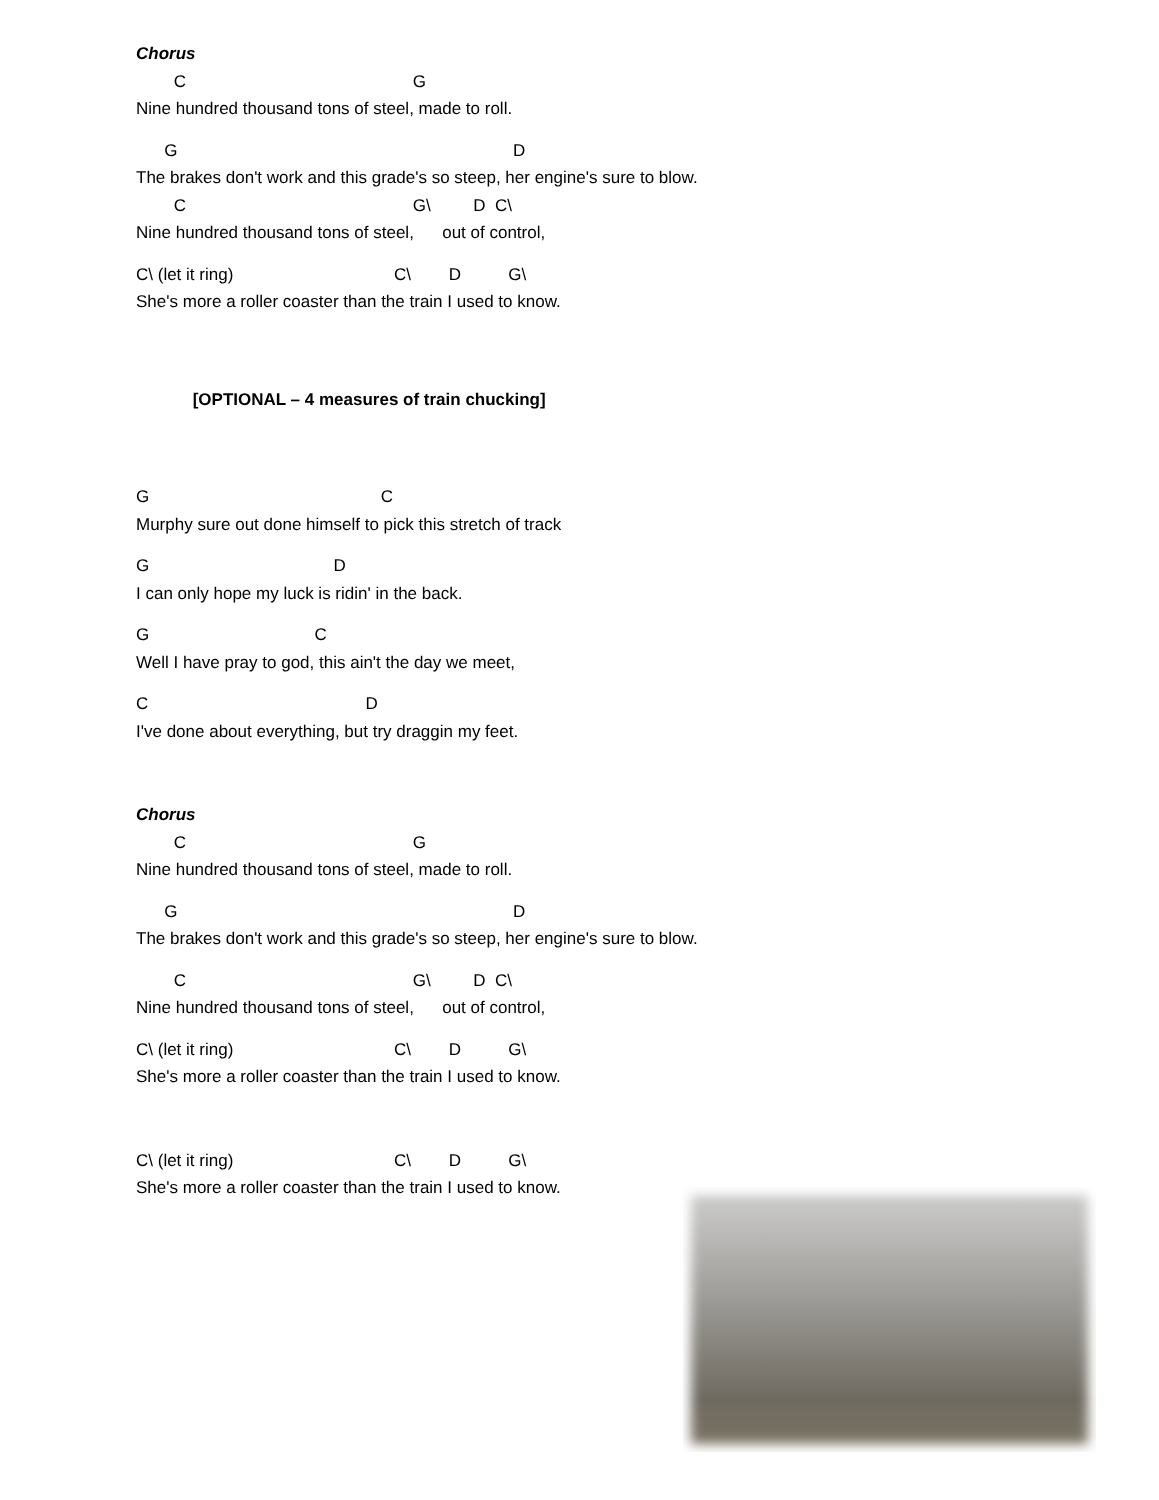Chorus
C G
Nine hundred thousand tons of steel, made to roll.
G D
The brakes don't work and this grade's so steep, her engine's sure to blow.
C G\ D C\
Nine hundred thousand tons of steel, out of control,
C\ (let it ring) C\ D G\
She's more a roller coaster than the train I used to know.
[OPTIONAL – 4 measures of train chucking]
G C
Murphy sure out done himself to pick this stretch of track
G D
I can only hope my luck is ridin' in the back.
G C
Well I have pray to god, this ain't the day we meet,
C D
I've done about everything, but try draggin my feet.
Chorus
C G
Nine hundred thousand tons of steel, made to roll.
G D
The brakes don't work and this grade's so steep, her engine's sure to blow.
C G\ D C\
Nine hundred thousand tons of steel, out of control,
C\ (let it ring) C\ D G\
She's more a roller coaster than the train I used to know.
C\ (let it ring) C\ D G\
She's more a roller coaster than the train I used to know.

***

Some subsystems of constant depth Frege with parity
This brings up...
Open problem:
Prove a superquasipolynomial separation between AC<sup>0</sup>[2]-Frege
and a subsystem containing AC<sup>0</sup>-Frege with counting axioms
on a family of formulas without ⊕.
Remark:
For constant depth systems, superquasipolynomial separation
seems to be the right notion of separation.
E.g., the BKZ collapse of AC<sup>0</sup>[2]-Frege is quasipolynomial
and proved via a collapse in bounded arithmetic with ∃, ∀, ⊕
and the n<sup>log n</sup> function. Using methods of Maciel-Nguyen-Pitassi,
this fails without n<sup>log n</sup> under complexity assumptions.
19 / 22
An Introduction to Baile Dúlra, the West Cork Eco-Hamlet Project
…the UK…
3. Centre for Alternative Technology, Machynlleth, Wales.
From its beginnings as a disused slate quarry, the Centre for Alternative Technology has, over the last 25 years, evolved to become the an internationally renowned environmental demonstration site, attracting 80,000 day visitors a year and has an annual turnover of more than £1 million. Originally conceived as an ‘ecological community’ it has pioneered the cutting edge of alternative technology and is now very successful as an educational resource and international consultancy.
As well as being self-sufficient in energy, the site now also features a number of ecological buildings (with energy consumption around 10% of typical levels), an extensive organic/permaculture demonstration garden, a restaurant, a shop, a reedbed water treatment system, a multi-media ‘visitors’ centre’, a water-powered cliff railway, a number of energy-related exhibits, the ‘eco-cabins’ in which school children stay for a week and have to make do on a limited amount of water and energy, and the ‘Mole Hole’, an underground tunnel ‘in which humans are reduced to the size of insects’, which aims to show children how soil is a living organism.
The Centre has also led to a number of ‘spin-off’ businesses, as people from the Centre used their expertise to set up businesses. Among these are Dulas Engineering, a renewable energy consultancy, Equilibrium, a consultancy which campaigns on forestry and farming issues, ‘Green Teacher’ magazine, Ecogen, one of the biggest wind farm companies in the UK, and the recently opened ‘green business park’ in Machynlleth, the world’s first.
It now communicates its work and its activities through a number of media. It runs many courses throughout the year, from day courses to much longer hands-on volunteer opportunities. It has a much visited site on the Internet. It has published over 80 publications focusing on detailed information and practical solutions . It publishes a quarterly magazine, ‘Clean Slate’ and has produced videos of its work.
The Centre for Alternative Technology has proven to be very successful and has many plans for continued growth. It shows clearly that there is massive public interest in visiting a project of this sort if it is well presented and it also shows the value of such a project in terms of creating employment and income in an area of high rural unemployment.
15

***

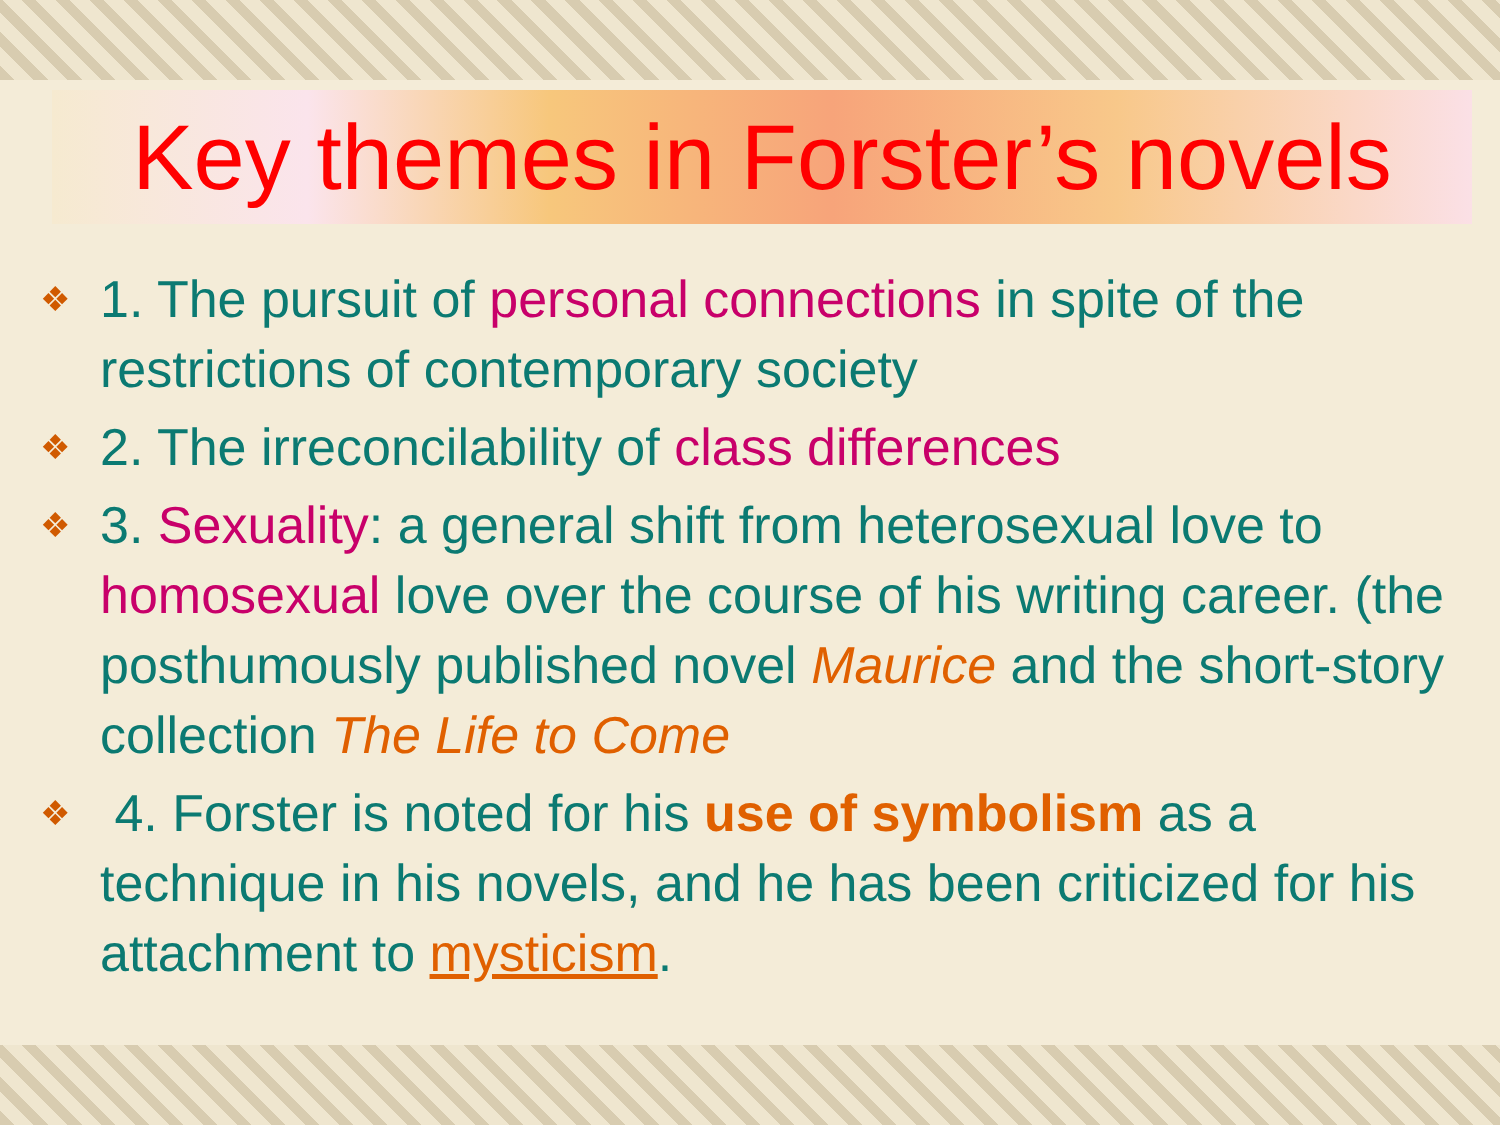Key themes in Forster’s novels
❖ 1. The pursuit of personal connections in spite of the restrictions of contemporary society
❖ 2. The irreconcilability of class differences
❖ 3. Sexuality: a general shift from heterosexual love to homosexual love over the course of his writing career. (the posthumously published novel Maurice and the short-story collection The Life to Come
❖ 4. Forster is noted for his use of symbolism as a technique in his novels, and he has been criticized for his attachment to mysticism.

***

▶ **PROMPT**
The lines holding the word "done" are the answer. Pull them out of the records and copy them.

▶ **ANSWER SECTION**
Murphy sure out done himself to pick this stretch of track
I've done about everything, but try draggin my feet.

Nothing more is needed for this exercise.